The House Appropriations Committee advanced the plan for the 2016-2017 fiscal year with a vote of 18-4. HB 1, which takes into account the state's $600 million shortfall, was proposed by Rep. Cameron Henry, R-Metairie,
"While the governor's recommended amendments put higher education last among the percentage of funding of the targeted amount, the amendments you have before you put them among the top," said Henry, who chairs the appropriations committee.
The plan fully funds TOPS, which is a change from the budget proposal by Gov. John Bel Edwards. Under Edwards' plan, only about a third of the scholarships would be funded, leaving the program about $183 million short.
"It's extremely valuable to all parents and students within the state right now. I've seen a big difference in the number of students who are staying in state," Henry said.
As part of the proposal, other agencies would see steep cuts. The Office of the Inspector General, which investigates cases of fraud within state government, would see its funding eliminated altogether.
Some lawmakers have had problems with investigations run by the IG office in the past. Henry said that some committee members found the IG's office to be redundant, and said that the Attorney General and State Police could handle the investigations instead.
Testifying in committee, Inspector General Stephen Street told lawmakers he takes on cases that others cannot and that his office actually saves the state money, echoing remarks made in a previous appropriations committee hearing.
"We have independent measures in place that allow us to wade into the toxic cases, and by that I mean the toxic cases that are going to infuriate the people in this building, and in particular the ones on this committee," said Street, who also questioned the optics of lawmakers gutting the budget of a government watchdog.
Also under the budget proposal, the money for state partnership hospitals would be redistributed. Under the governor's proposal from last month, the state would have been forced to cut off funding to four of the state's public-private hospitals, which treat the uninsured. Without funding, they could be forced to shut down.
The four hospitals to lose funding under the plan are located in Lake Charles, Bogalusa, Houma, and Alexandria.
Henry's proposal, meanwhile, would have all of the hospitals sharing an across-the-board cut. That includes Our Lady of the Lake in Baton Rouge. The exact extent of the cut was not given at the time of the hearing. However, some lawmakers including Rep. Pat Smith, D-Baton Rouge, worried that a deep cut to all hospitals could lead to many still being forced to end their partnership with the state.

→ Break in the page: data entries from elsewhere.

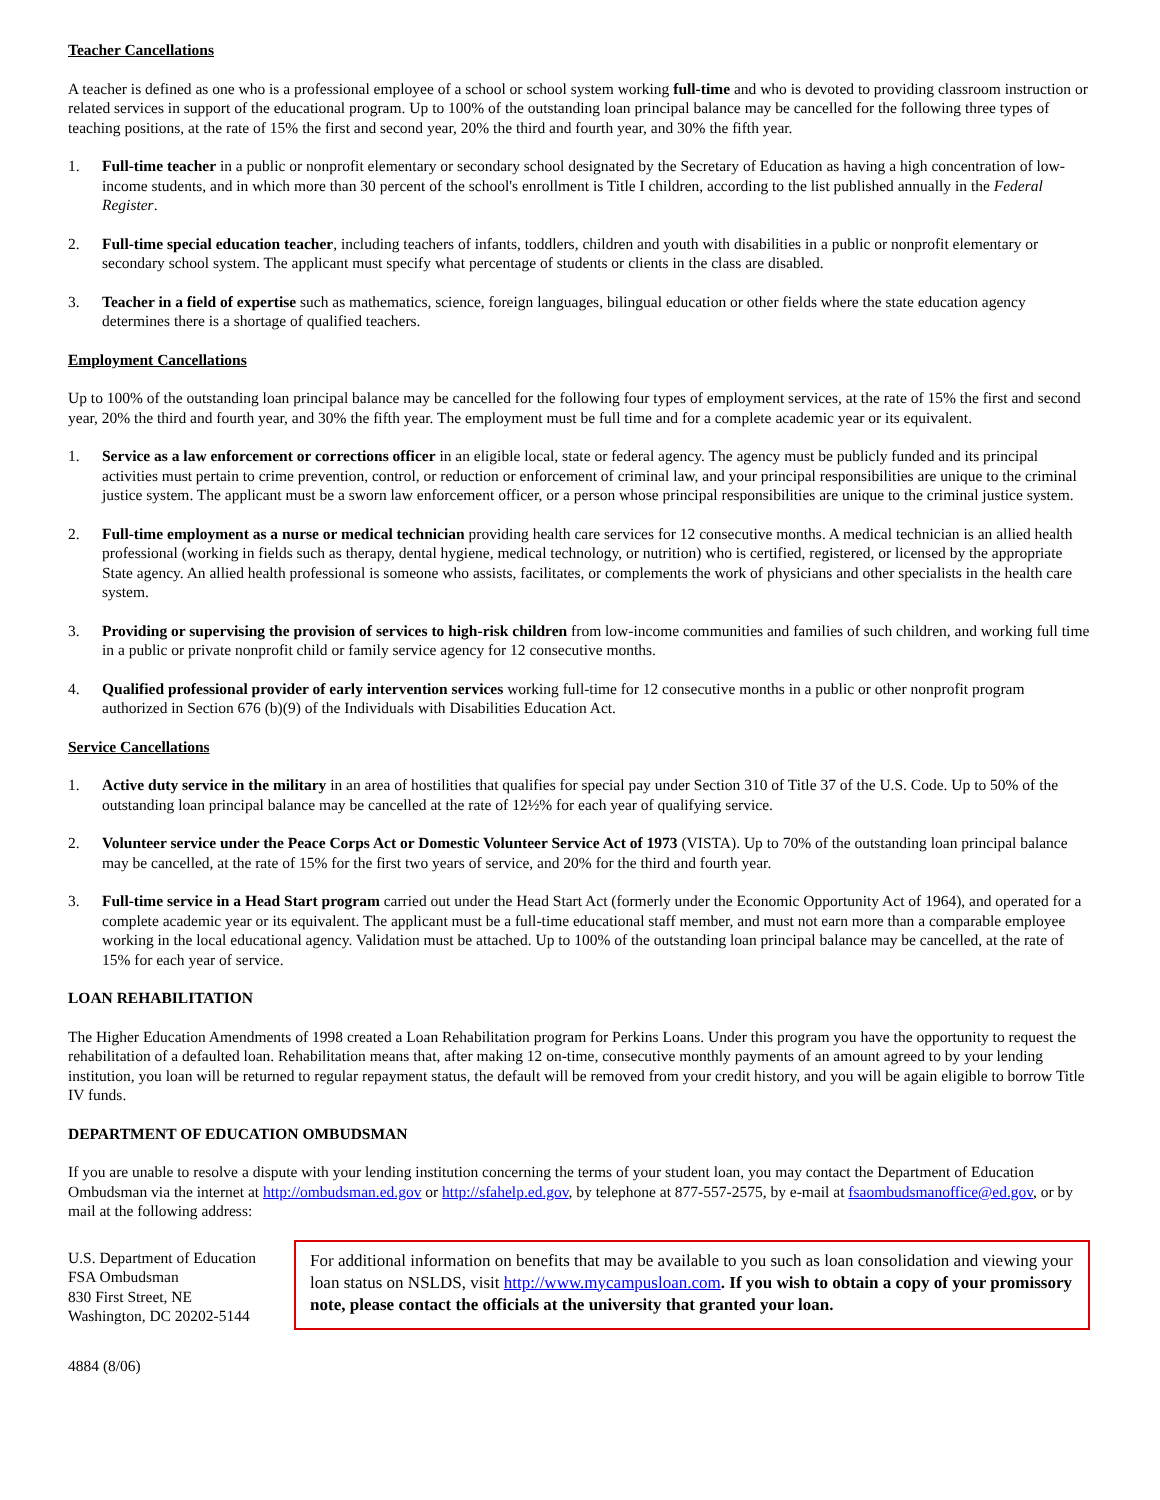Teacher Cancellations
A teacher is defined as one who is a professional employee of a school or school system working full-time and who is devoted to providing classroom instruction or related services in support of the educational program. Up to 100% of the outstanding loan principal balance may be cancelled for the following three types of teaching positions, at the rate of 15% the first and second year, 20% the third and fourth year, and 30% the fifth year.
1. Full-time teacher in a public or nonprofit elementary or secondary school designated by the Secretary of Education as having a high concentration of low-income students, and in which more than 30 percent of the school's enrollment is Title I children, according to the list published annually in the Federal Register.
2. Full-time special education teacher, including teachers of infants, toddlers, children and youth with disabilities in a public or nonprofit elementary or secondary school system. The applicant must specify what percentage of students or clients in the class are disabled.
3. Teacher in a field of expertise such as mathematics, science, foreign languages, bilingual education or other fields where the state education agency determines there is a shortage of qualified teachers.
Employment Cancellations
Up to 100% of the outstanding loan principal balance may be cancelled for the following four types of employment services, at the rate of 15% the first and second year, 20% the third and fourth year, and 30% the fifth year. The employment must be full time and for a complete academic year or its equivalent.
1. Service as a law enforcement or corrections officer in an eligible local, state or federal agency. The agency must be publicly funded and its principal activities must pertain to crime prevention, control, or reduction or enforcement of criminal law, and your principal responsibilities are unique to the criminal justice system. The applicant must be a sworn law enforcement officer, or a person whose principal responsibilities are unique to the criminal justice system.
2. Full-time employment as a nurse or medical technician providing health care services for 12 consecutive months. A medical technician is an allied health professional (working in fields such as therapy, dental hygiene, medical technology, or nutrition) who is certified, registered, or licensed by the appropriate State agency. An allied health professional is someone who assists, facilitates, or complements the work of physicians and other specialists in the health care system.
3. Providing or supervising the provision of services to high-risk children from low-income communities and families of such children, and working full time in a public or private nonprofit child or family service agency for 12 consecutive months.
4. Qualified professional provider of early intervention services working full-time for 12 consecutive months in a public or other nonprofit program authorized in Section 676 (b)(9) of the Individuals with Disabilities Education Act.
Service Cancellations
1. Active duty service in the military in an area of hostilities that qualifies for special pay under Section 310 of Title 37 of the U.S. Code. Up to 50% of the outstanding loan principal balance may be cancelled at the rate of 12½% for each year of qualifying service.
2. Volunteer service under the Peace Corps Act or Domestic Volunteer Service Act of 1973 (VISTA). Up to 70% of the outstanding loan principal balance may be cancelled, at the rate of 15% for the first two years of service, and 20% for the third and fourth year.
3. Full-time service in a Head Start program carried out under the Head Start Act (formerly under the Economic Opportunity Act of 1964), and operated for a complete academic year or its equivalent. The applicant must be a full-time educational staff member, and must not earn more than a comparable employee working in the local educational agency. Validation must be attached. Up to 100% of the outstanding loan principal balance may be cancelled, at the rate of 15% for each year of service.
LOAN REHABILITATION
The Higher Education Amendments of 1998 created a Loan Rehabilitation program for Perkins Loans. Under this program you have the opportunity to request the rehabilitation of a defaulted loan. Rehabilitation means that, after making 12 on-time, consecutive monthly payments of an amount agreed to by your lending institution, you loan will be returned to regular repayment status, the default will be removed from your credit history, and you will be again eligible to borrow Title IV funds.
DEPARTMENT OF EDUCATION OMBUDSMAN
If you are unable to resolve a dispute with your lending institution concerning the terms of your student loan, you may contact the Department of Education Ombudsman via the internet at http://ombudsman.ed.gov or http://sfahelp.ed.gov, by telephone at 877-557-2575, by e-mail at fsaombudsmanoffice@ed.gov, or by mail at the following address:
U.S. Department of Education
FSA Ombudsman
830 First Street, NE
Washington, DC 20202-5144
For additional information on benefits that may be available to you such as loan consolidation and viewing your loan status on NSLDS, visit http://www.mycampusloan.com. If you wish to obtain a copy of your promissory note, please contact the officials at the university that granted your loan.
4884 (8/06)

The Division of Administration is reportedly currently working on renegotiating those partnerships, though details have not yet been released.
Speaking at the Baton Rouge Press Club Monday, Gov. Edwards criticized Henry's plan.
"I think it's a bad idea to simply take across the board cuts because that's not indicative of the amount of work that you should really put into it to show where your priorities are," he said.
Aside from HB 1, the committee also advanced a bill that would effectively give the Attorney General's Office its own standalone, independent budget.
Henry told lawmakers that his HB 105 would allow the AG to move money around in his department more easily. While legislators would have oversight for midyear adjustments, the Division of Administration would not.
"I'd like to give a little bit of authority to the people who were actually elected to do their job," Henry said.
Still others, including Rep. Walt Leger, D-New Orleans, joined Commissioner of Administration Jay Dardenne in questioning the bill's constitutionality.
"It purports to elevate the Attorney General to a branch of government," Dardenne told lawmakers.
HB 105 passed through committee with a vote of 17-6.
Both HB 1 and HB 105 now head to the House floor for consideration. Debate is scheduled for Thursday.